Islamization usually involved an increasing familiarity with the basic texts and teachings of Islam and an awareness of being part of a larger community of believers. In contrast to early expansion in the Middle East, where monotheistic faiths like Christianity, Judaism, and Zoroastrianism were well established, much of this later growth was in areas where faith traditions were polytheistic or naturalistic. As Muslim teachers and merchants interacted with local rulers, they helped transform political systems that had been based on divine rule or rulers with special naturalistic powers and obligations. In the courts of Java and West Africa, as well as among the shamans of Central Asia, the coming of Islam changed both political structures and popular faith. Often this involved incorporating local beliefs and customs that created distinctive local Muslim communities within the intercontinental community of believers.

Devotional teachers were also important in the world of the sultanates. The spiritual life associated with Sufism came to be institutionalized in organizations identified by the devotional paths, or tariqahs, of famous Sufis. One of the earliest of these was the Qadiriyya Tariqah, tracing itself back to Abd al-Qadir al-Jilani in twelfth-century Baghdad. Because they were tied to popular piety, tariqahs often served to meld local practices with Islamic ideas, and the brotherhoods were a major force in the gradual Islamization of many societies.

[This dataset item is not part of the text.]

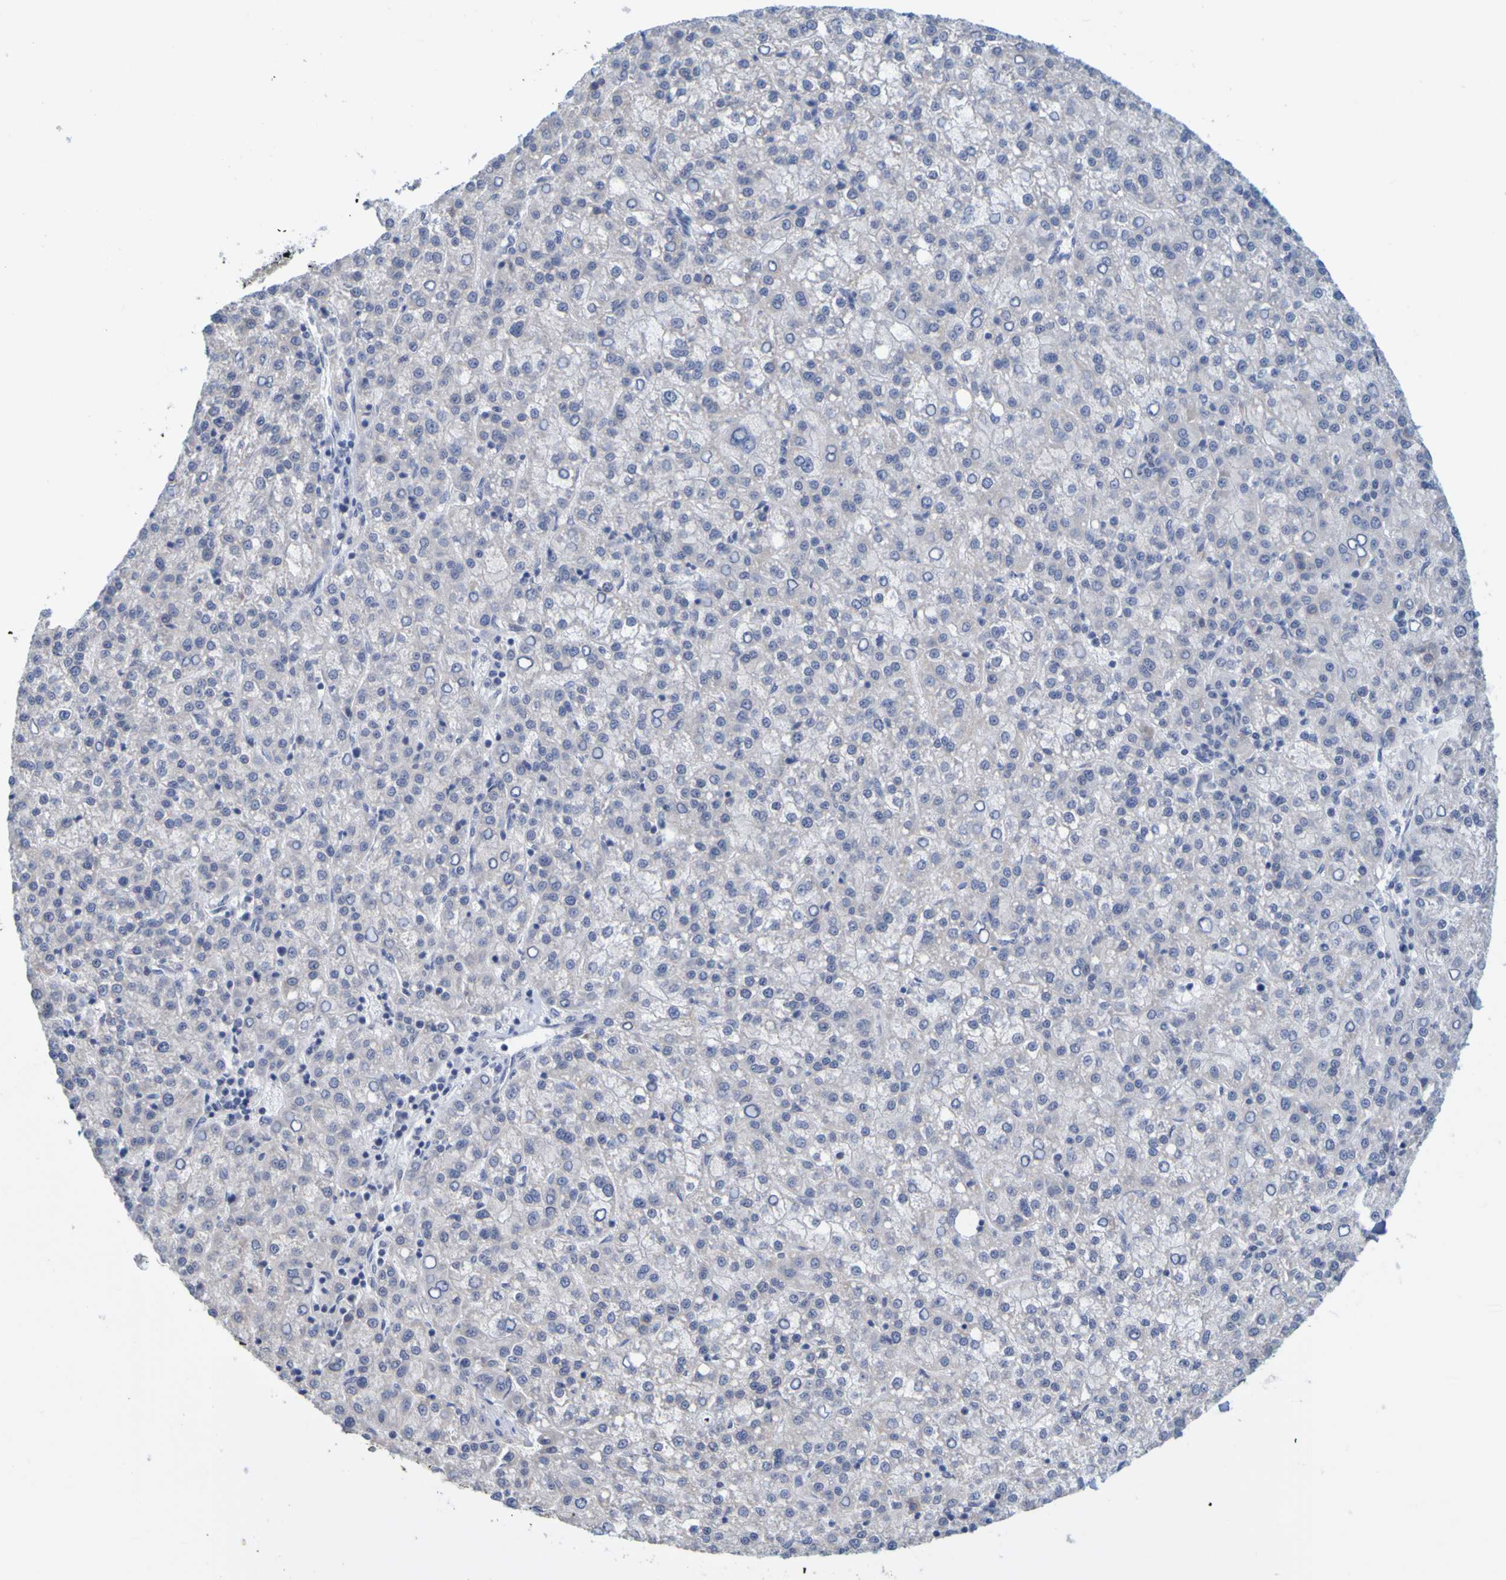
{"staining": {"intensity": "negative", "quantity": "none", "location": "none"}, "tissue": "liver cancer", "cell_type": "Tumor cells", "image_type": "cancer", "snomed": [{"axis": "morphology", "description": "Carcinoma, Hepatocellular, NOS"}, {"axis": "topography", "description": "Liver"}], "caption": "IHC of hepatocellular carcinoma (liver) reveals no staining in tumor cells.", "gene": "ENDOU", "patient": {"sex": "female", "age": 58}}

By the end of the fifteenth century the Muslim world was very different from what it had been at the height of Abbasid power. No single state could be identified, even in theory, with the whole community of believers. Although the society and culture of the early caliphates were primarily Middle Eastern, the Islamic world of the fifteenth century brought together peoples from different civilizations and nonurban societies. Islam was no longer a faith identified with a particular world region; it had become more universal and cosmopolitan in its articulation and in the nature of the community of believers.

 

Contributions of the Islamic Empire

One of the greatest contributions was the Arabic language, the predominant language of the area.  The Koran was written in Arabic as well. 

 

The Arabs introduced stock-raising and new crops such as sugarcane, cotton, rice, and fruits to Mesopotamia, Spain, and North Africa.

 

Trade flourished, and cities grew.  Ideas from throughout the world were brought together in intellectual centers.  Science and mathematics discoveries were made in trigonometry, geometry, and astronomy.  Hospitals were established throughout the empire, and extensive medical achievements were made.  

 

In art and humanities the Moslems created exquisite mosaics as well as outstanding mosques.

 

Downfall of the Islamic Empire

The continuous problem of the succession of the caliphate became more and more serious as rival dynasties claimed control.  Internal clashes such as the break between social classes, between the northern and southern territories, and within the Moslem religion tore the empire apart.  The outer territories of the empire including Mesopotamia, Syria, Egypt, Spain, and Sicily were lost to invaders, the Crusades, and uprisings. Meanwhile, the inner territories were invaded by Mongols and Ottoman Turks.